A Риада в то же время объясняла Поле:
– Где ж ей обедать по-человечески? Она встает с курами, обедает в полдень и ложится спать с петухами.
– Ну да! – со смехом поддержала ее Полина. – Помнишь, когда мы летом к ней зашли и она нас ужинать оставляла? A мы сказали, что еще и чаю не пили, что мама еще со званого обеда не возвращалась; помнишь, как она удивлялась? Говорила, что люди от этакой жизни могут заболеть, что это нехорошо. Помнишь?
– Еще бы! У нее все или нездорово или грешно! В субботу вечером, говорит, нельзя в гости ездить, – грех! Ko всенощной лучше надо идти. Такая смешная старуха!
– Мама говорит, что она совсем из ума выжила, – сказала Риада.
– Не думаю, чтоб мама когда-нибудь так выражалась, – строго остановила ее Надя. – Во всяком случае, вам, детям, нехорошо так говорить о старухе, о прабабушке.
– У тебя семь пятниц на неделе! – заносчиво воскликнула Поля. – Не ты ли сама всегда уверяешь, что правду надо говорить всегда и обо всех?
– Но вы не можете утверждать, что это правда; вы еще не можете правильно судить о людях!
– Это почему? Всякий имеет право на свое мнение!
– Только мнения бывают разные – справедливые и вздорные, умные и глупые…
– Ну, да, – буркнула Риада, – только у тебя с твоей козой Машкой все мнения умные!
Надежду Николаевну передернуло. Девочки громко засмеялись.
– Что это значит? Какая это коза Машка?
– Твоя подруга Савина, кто же еще! – дерзко ответила Поля. – Она очень на козу похожа. И мама так говорит.
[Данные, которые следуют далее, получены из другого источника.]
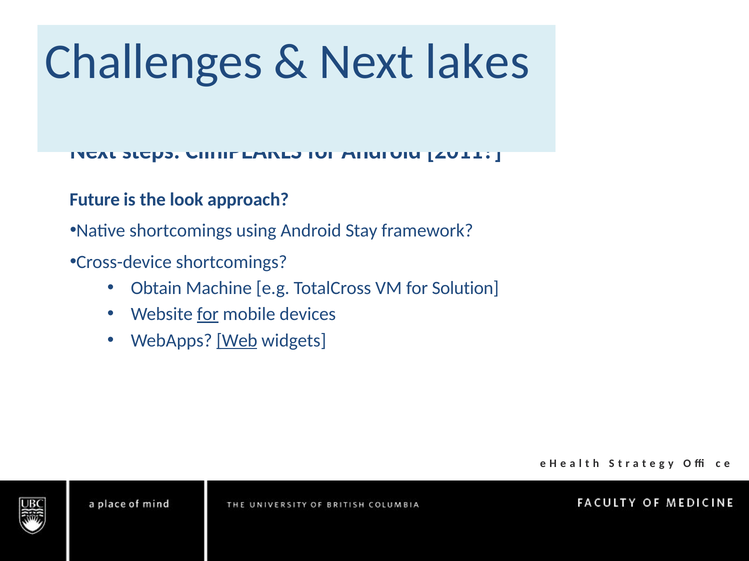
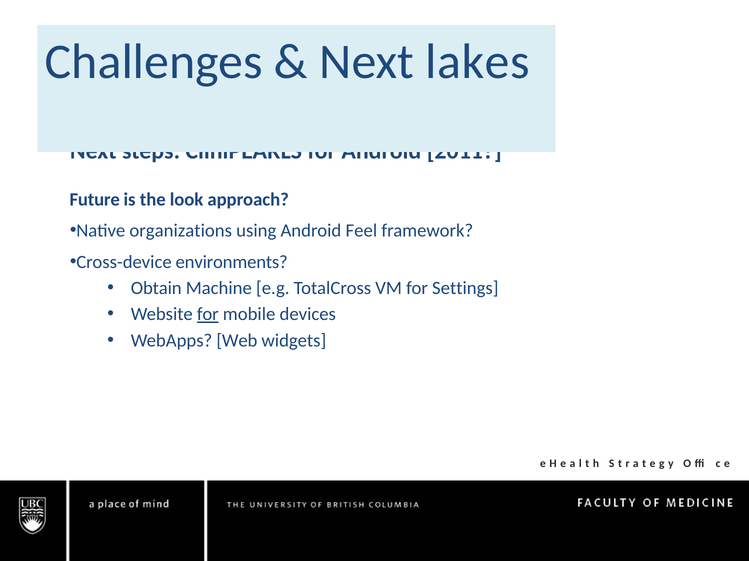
Native shortcomings: shortcomings -> organizations
Stay: Stay -> Feel
Cross-device shortcomings: shortcomings -> environments
Solution: Solution -> Settings
Web underline: present -> none
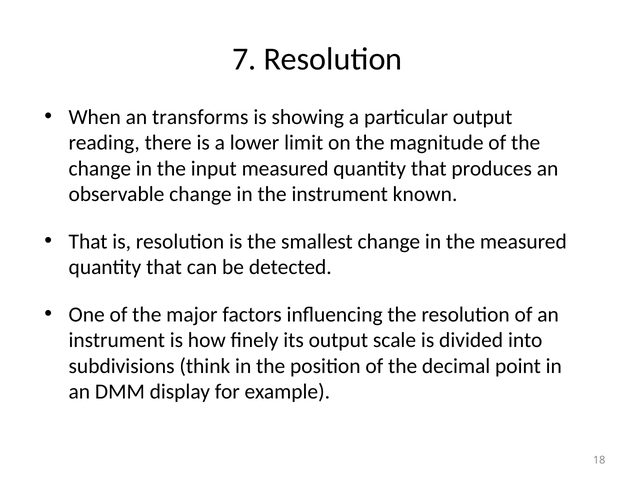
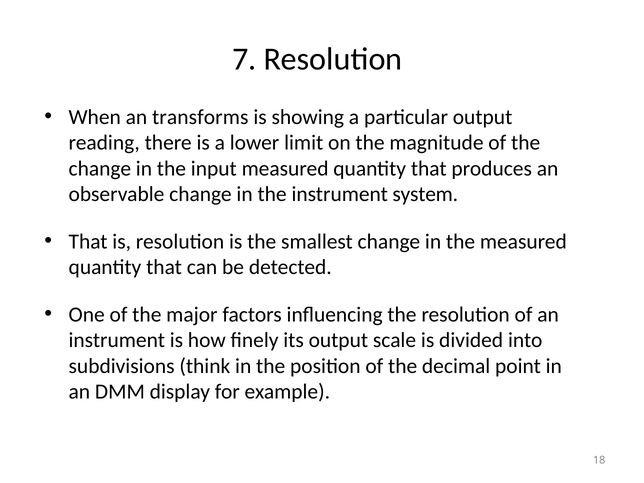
known: known -> system
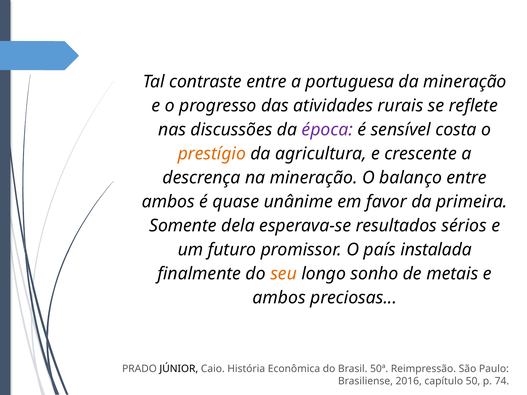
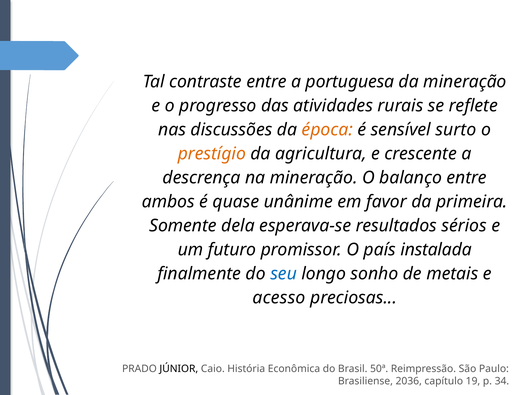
época colour: purple -> orange
costa: costa -> surto
seu colour: orange -> blue
ambos at (279, 298): ambos -> acesso
2016: 2016 -> 2036
50: 50 -> 19
74: 74 -> 34
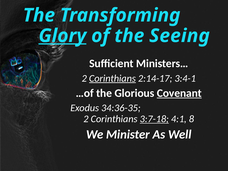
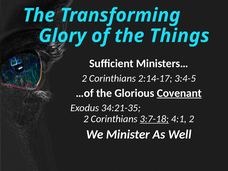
Glory underline: present -> none
Seeing: Seeing -> Things
Corinthians at (112, 78) underline: present -> none
3:4-1: 3:4-1 -> 3:4-5
34:36-35: 34:36-35 -> 34:21-35
4:1 8: 8 -> 2
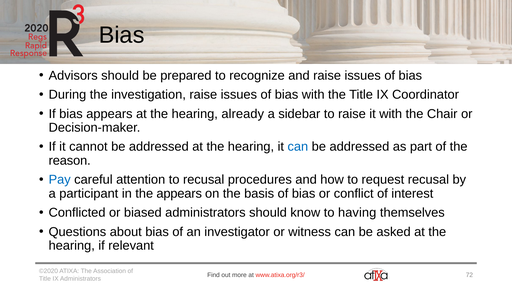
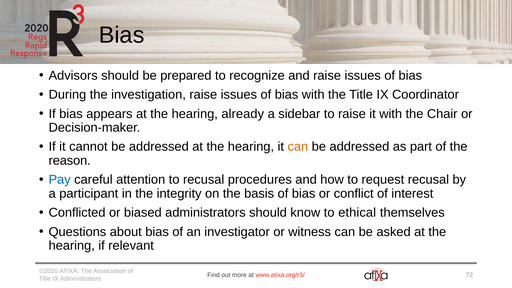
can at (298, 147) colour: blue -> orange
the appears: appears -> integrity
having: having -> ethical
– Мне решительно все равно, кто и что говорит обо мне или о моих друзьях, – сказала Надя, едва сдерживая гнев, – мне только жаль, что я всегда забываю свое разумное намерение с вами не разговаривать. От вас ничего не дождешься, кроме дерзости или неприятности.
– Не сердись, Надечка, не уходи… – шептала Серафима, крепче прижимаясь к Наде. К ней присоединилась и Клава; она часто переходила на ее сторону, против сестер.
– Охота тебе сердиться, Надя! Они просто глупости городят!
– Какая же тут дерзость? – оправдывалась Риада. – Кто же носит такие глупые имена – Маша, Машка? Известно, кто: коза – Машка, кошка – Машка, корова – Машка! Чем же мы тут виноваты?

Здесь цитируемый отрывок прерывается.